Een andere voedselbron is natuurlijk jagen, foerageren en veeteelt. Het jagen en foerageren is zeker in het begin een waardige manier om aan voedsel te komen, maar naarmate je stad groter wordt, is veeteelt efficiënter. Koeien zorgen niet alleen voor proteïne, maar geven je ook leer en melk, die dan weer gebruikt kunnen worden voor het vervaardigen van kleren en kaas.
In contrast met andere games in het genre voegt Farthest Frontier een extra dimensie toe: het bederven van voedsel. Op die manier verhindert de game je om aan het begin van je sessie massaal veel voedsel in te slaan. Hamsteren van voedsel heeft dus geen zin, tenzij het voor de aankomende winter is. Bepaalde gebouwen, zoals een voorraadkelder, zorgen ervoor dat je voedsel langer eetbaar blijft, maar met het bederven van voedsel zul je blijvend rekening moeten houden.
Ziektes kunnen ook uitbreken in je stad: scheurbuik, dysenterie, tetanus… Nare ziektes kunnen natuurlijk beperkt worden door bijvoorbeeld een gevarieerd dieet. Een hospitaal kan gebouwd worden voor als er toch een gewonde of zieke valt. Dit alles wordt grafisch prachtig tentoongespreid op je scherm.

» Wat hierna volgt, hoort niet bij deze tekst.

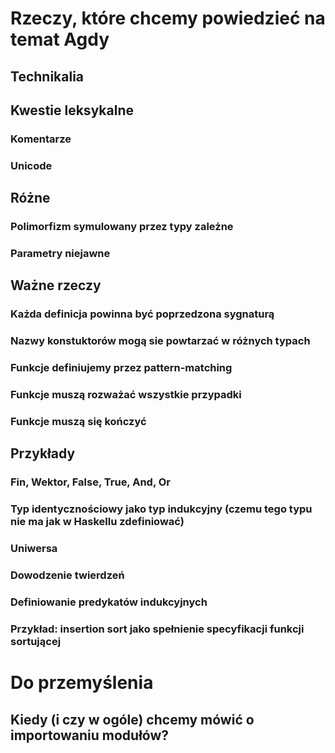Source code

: * Rzeczy, które chcemy powiedzieć na temat Agdy
** Technikalia
** Kwestie leksykalne
*** Komentarze
*** Unicode
** Różne
*** Polimorfizm symulowany przez typy zależne
*** Parametry niejawne
** Ważne rzeczy
*** Każda definicja powinna być poprzedzona sygnaturą
*** Nazwy konstuktorów mogą sie powtarzać w różnych typach
*** Funkcje definiujemy przez pattern-matching
*** Funkcje muszą rozważać wszystkie przypadki
*** Funkcje muszą się kończyć
** Przykłady
*** Fin, Wektor, False, True, And, Or
*** Typ identycznościowy jako typ indukcyjny (czemu tego typu nie ma jak w Haskellu zdefiniować)
*** Uniwersa
*** Dowodzenie twierdzeń
*** Definiowanie predykatów indukcyjnych
*** Przykład: insertion sort jako spełnienie specyfikacji funkcji sortującej


* Do przemyślenia

** Kiedy (i czy w ogóle) chcemy mówić o importowaniu modułów?
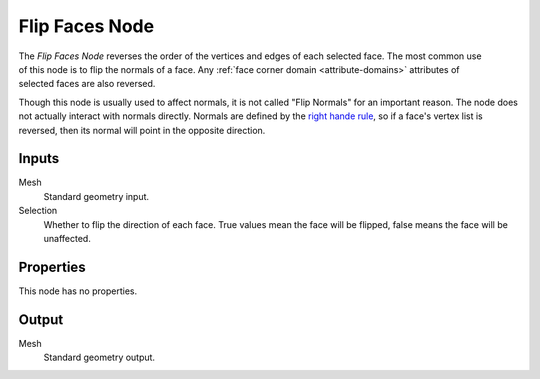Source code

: .. index:: Geometry Nodes; Flip Faces
.. _bpy.types.GeometryNodeFlipFaces:

***************
Flip Faces Node
***************

.. figure:: /images/node-types_GeometryNodeFlipFaces.webp
   :align: right
   :alt: Flip Faces node.

The *Flip Faces Node* reverses the order of the vertices and edges of each selected face.
The most common use of this node is to flip the normals of a face.
Any :ref:`face corner domain <attribute-domains>` attributes of selected faces are also reversed.

Though this node is usually used to affect normals, it is not called "Flip Normals" for an important reason.
The node does not actually interact with normals directly. Normals are defined by the
`right hande rule <https://en.wikipedia.org/wiki/Right-hand_rule#Curve_orientation_and_normal_vectors>`__,
so if a face's vertex list is reversed, then its normal will point in the opposite direction.


Inputs
======

Mesh
   Standard geometry input.

Selection
   Whether to flip the direction of each face.
   True values mean the face will be flipped, false means the face will be unaffected.


Properties
==========

This node has no properties.


Output
======

Mesh
   Standard geometry output.
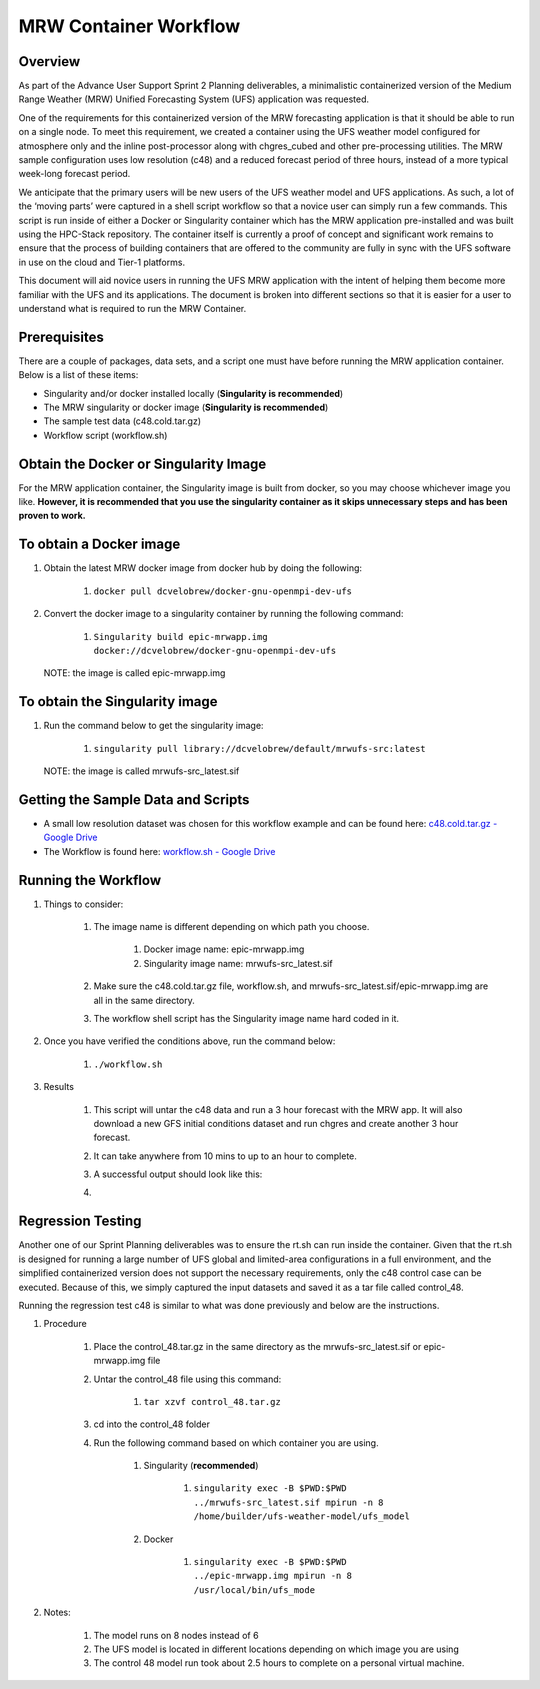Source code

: .. _mrw_workflow:

=================================
MRW Container Workflow
=================================

---------------------------------
 **Overview**
---------------------------------

As part of the Advance User Support Sprint 2 Planning deliverables, a minimalistic containerized version of the Medium Range Weather (MRW) Unified Forecasting System (UFS) application was requested. 

One of the requirements for this containerized version of the MRW forecasting application is that it should be able to run on a single node. To meet this requirement, we created a container using the UFS weather model configured for atmosphere only and the inline post-processor along with chgres_cubed and other pre-processing utilities. The MRW sample configuration uses low resolution (c48) and a reduced forecast period of three hours, instead of a more typical week-long forecast period.

We anticipate that the primary users will be new users of the UFS weather model and UFS applications. As such, a lot of the ‘moving parts’ were captured in a shell script workflow so that a novice user can simply run a few commands. This script is run inside of either a Docker or Singularity container which has the MRW application pre-installed and was built using the HPC-Stack repository. The container itself is currently a proof of concept and significant work remains to ensure that the process of building containers that are offered to the community are fully in sync with the UFS software in use on the cloud and Tier-1 platforms.

This document will aid novice users in running the UFS MRW application with the intent of helping them become more familiar with the UFS and its applications. The document is broken into different sections so that it is easier for a user to understand what is required to run the MRW Container.  

--------------------------------- 
 **Prerequisites**
---------------------------------

There are a couple of packages, data sets, and a script one must have before running the MRW application container. Below is a list of these items:

- Singularity and/or docker installed locally (**Singularity is recommended**)

- The MRW singularity or docker image (**Singularity is recommended**)

- The sample test data (c48.cold.tar.gz)

- Workflow script (workflow.sh)

--------------------------------- 
**Obtain the Docker or Singularity Image**
---------------------------------

For the MRW application container, the Singularity image is built from docker, so you may choose whichever image you like. **However, it is recommended that you use the singularity container as it skips unnecessary steps and has been proven to work.**

--------------------------------- 
To obtain a Docker image
--------------------------------- 

1. Obtain the latest MRW docker image from docker hub by doing the following:

	1. ``docker pull dcvelobrew/docker-gnu-openmpi-dev-ufs``

2. Convert the docker image to a singularity container by running the following command:

	1. ``Singularity build epic-mrwapp.img docker://dcvelobrew/docker-gnu-openmpi-dev-ufs``

 NOTE: the image is called epic-mrwapp.img

--------------------------------- 
To obtain the Singularity image
---------------------------------

1. Run the command below to get the singularity image:

	1. ``singularity pull library://dcvelobrew/default/mrwufs-src:latest``

 NOTE: the image is called mrwufs-src_latest.sif

--------------------------------- 
**Getting the Sample Data and Scripts**
--------------------------------- 

- A small low resolution dataset was chosen for this workflow example and can be found here: `c48.cold.tar.gz - Google Drive <https://drive.google.com/file/d/1GxM21loaQETcYRMEyqyHFRx7UscoRtrF/view>`_

- The Workflow is found here: `workflow.sh - Google Drive <https://drive.google.com/file/d/1dzRRkLha9M6Zq7augmdsgQywpjbVbfDz/view?usp=sharing>`_

--------------------------------- 
**Running the Workflow**
--------------------------------- 

1. Things to consider:

	1. The image name is different depending on which path you choose.

		1. Docker image name: epic-mrwapp.img

		2. Singularity image name: mrwufs-src_latest.sif

	2. Make sure the c48.cold.tar.gz file, workflow.sh, and mrwufs-src_latest.sif/epic-mrwapp.img are all in the same directory.

	3. The workflow shell script has the Singularity image name hard coded in it.

2. Once you have verified the conditions above, run the command below:

	1. ``./workflow.sh``

3. Results

	1. This script will untar the c48 data and run a 3 hour forecast with the MRW app. It will also download a new GFS initial conditions dataset and run chgres and create another 3 hour forecast. 

	2. It can take anywhere from 10 mins to up to an hour to complete.

	3. A successful output should look like this:
	
	4. .. image:: mrw_output.jpg
		  :width: 750 px

--------------------------------- 
**Regression Testing**
--------------------------------- 

Another one of our Sprint Planning deliverables was to ensure the rt.sh can run inside the container. Given that the rt.sh is designed for running a large number of UFS global and limited-area configurations in a full environment, and the  simplified containerized version does not support the necessary requirements, only the c48 control case can be executed. Because of this, we simply captured the input datasets  and saved it as a tar file called control_48.

Running the regression test c48 is similar to what was done previously and below are the instructions.

1. Procedure

	1. Place the control_48.tar.gz in the same directory as the mrwufs-src_latest.sif or epic-mrwapp.img file 

	2. Untar the control_48 file using this command:

		1. ``tar xzvf control_48.tar.gz``

	3. cd into the control_48 folder

	4. Run the following command based on which container you are using.
 
		1. Singularity (**recommended**)

			1. ``singularity exec -B $PWD:$PWD ../mrwufs-src_latest.sif mpirun -n 8 /home/builder/ufs-weather-model/ufs_model``

		2. Docker

			1. ``singularity exec -B $PWD:$PWD ../epic-mrwapp.img mpirun -n 8 /usr/local/bin/ufs_mode``

2. Notes:

	1. The model runs on 8 nodes instead of 6

	2. The UFS model is located in different locations depending on which image you are using

	3. The control 48 model run took about 2.5 hours to complete on a personal virtual machine.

Efficiëntie of toch liever organisch?
Tijdens mijn speelsessie ging ik voor een meer organische uitbouw van mijn stad. Ik positioneerde gebouwen naargelang ik ze vrijspeelde en gebruikte geen concrete strategie. Ik ondervond weinig problemen met mijn aanpak, aangezien elk gebouw, zonder extra grondstoffen, verplaatst kon worden. Dit is een pluspunt, aangezien je stad anders chaotisch wordt.
Echte stadsplanners – die houden van strategie en efficiëntie – kunnen in Farthest Frontier echter hun vrije loop gaan én worden hiervoor beloond. Zo is het aan te raden om gebouwen niet te plaatsen op vruchtbare grond. Ook zorg je er het beste voor dat je industriegebouwen plaatst op afgelegen terrein, weg van je huizen. Woningen hebben hierin een interessante component: wenselijkheid. Hoe meer wenselijkheid, hoe meer taksen je huizen opbrengen. Industriegebouwen zoals mijnen hebben een negatieve impact op de wenselijkheid, terwijl andere gebouwen, zoals bakkerijen, markten en decoratie, een positief effect hebben. Je doet er dus goed aan om een zekere strategie in je stad te steken. Maar onthoud: elk gebouw kun je verplaatsen.
Nieuwe progressie in 1.0
Naast nieuwe animaties, gebouwen, dieren enzovoort, biedt de officiële release van Farthest Frontier ook nieuwe progressie: een “techtree”, beleidsopties en monumenten. De “techtree” is erg diep uitgewerkt en verspreidt zich over vier niveaus: landbouw, economie, militair en industrie. Sommige technologieën spelen nieuwe gebouwen vrij, terwijl andere technologieën bepaalde aspecten, zoals boeren die sneller het land bewerken, efficiënter maken.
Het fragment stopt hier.